Could you write out every line in the rows below as a single numbered list, leaving out any blank lines?

[Items in a dataset]
□ □ □ □

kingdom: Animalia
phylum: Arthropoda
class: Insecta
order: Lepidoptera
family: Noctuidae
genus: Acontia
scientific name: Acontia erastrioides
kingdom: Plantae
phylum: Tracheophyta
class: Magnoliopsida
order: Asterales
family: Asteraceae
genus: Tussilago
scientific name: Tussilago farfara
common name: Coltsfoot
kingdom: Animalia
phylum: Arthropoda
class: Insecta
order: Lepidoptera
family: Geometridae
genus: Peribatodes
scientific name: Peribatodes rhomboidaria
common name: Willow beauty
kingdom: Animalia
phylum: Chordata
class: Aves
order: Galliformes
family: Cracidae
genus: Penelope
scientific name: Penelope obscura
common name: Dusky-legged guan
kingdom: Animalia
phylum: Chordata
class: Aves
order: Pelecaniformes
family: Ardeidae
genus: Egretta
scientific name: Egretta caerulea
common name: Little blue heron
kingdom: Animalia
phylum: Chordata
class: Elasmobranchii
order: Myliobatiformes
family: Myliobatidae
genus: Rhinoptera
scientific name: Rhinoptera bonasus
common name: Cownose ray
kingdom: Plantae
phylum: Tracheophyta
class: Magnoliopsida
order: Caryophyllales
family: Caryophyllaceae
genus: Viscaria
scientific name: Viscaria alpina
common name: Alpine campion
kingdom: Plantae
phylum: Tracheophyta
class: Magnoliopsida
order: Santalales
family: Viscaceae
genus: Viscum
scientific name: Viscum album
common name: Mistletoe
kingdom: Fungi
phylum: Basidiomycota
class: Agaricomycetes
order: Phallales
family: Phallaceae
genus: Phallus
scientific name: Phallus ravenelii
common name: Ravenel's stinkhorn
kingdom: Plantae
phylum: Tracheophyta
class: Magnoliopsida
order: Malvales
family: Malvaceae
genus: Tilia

□ □ □ □

(Exercise result):
1. kingdom: Animalia
2. phylum: Arthropoda
3. class: Insecta
4. order: Lepidoptera
5. family: Noctuidae
6. genus: Acontia
7. scientific name: Acontia erastrioides
8. kingdom: Plantae
9. phylum: Tracheophyta
10. class: Magnoliopsida
11. order: Asterales
12. family: Asteraceae
13. genus: Tussilago
14. scientific name: Tussilago farfara
15. common name: Coltsfoot
16. kingdom: Animalia
17. phylum: Arthropoda
18. class: Insecta
19. order: Lepidoptera
20. family: Geometridae
21. genus: Peribatodes
22. scientific name: Peribatodes rhomboidaria
23. common name: Willow beauty
24. kingdom: Animalia
25. phylum: Chordata
26. class: Aves
27. order: Galliformes
28. family: Cracidae
29. genus: Penelope
30. scientific name: Penelope obscura
31. common name: Dusky-legged guan
32. kingdom: Animalia
33. phylum: Chordata
34. class: Aves
35. order: Pelecaniformes
36. family: Ardeidae
37. genus: Egretta
38. scientific name: Egretta caerulea
39. common name: Little blue heron
40. kingdom: Animalia
41. phylum: Chordata
42. class: Elasmobranchii
43. order: Myliobatiformes
44. family: Myliobatidae
45. genus: Rhinoptera
46. scientific name: Rhinoptera bonasus
47. common name: Cownose ray
48. kingdom: Plantae
49. phylum: Tracheophyta
50. class: Magnoliopsida
51. order: Caryophyllales
52. family: Caryophyllaceae
53. genus: Viscaria
54. scientific name: Viscaria alpina
55. common name: Alpine campion
56. kingdom: Plantae
57. phylum: Tracheophyta
58. class: Magnoliopsida
59. order: Santalales
60. family: Viscaceae
61. genus: Viscum
62. scientific name: Viscum album
63. common name: Mistletoe
64. kingdom: Fungi
65. phylum: Basidiomycota
66. class: Agaricomycetes
67. order: Phallales
68. family: Phallaceae
69. genus: Phallus
70. scientific name: Phallus ravenelii
71. common name: Ravenel's stinkhorn
72. kingdom: Plantae
73. phylum: Tracheophyta
74. class: Magnoliopsida
75. order: Malvales
76. family: Malvaceae
77. genus: Tilia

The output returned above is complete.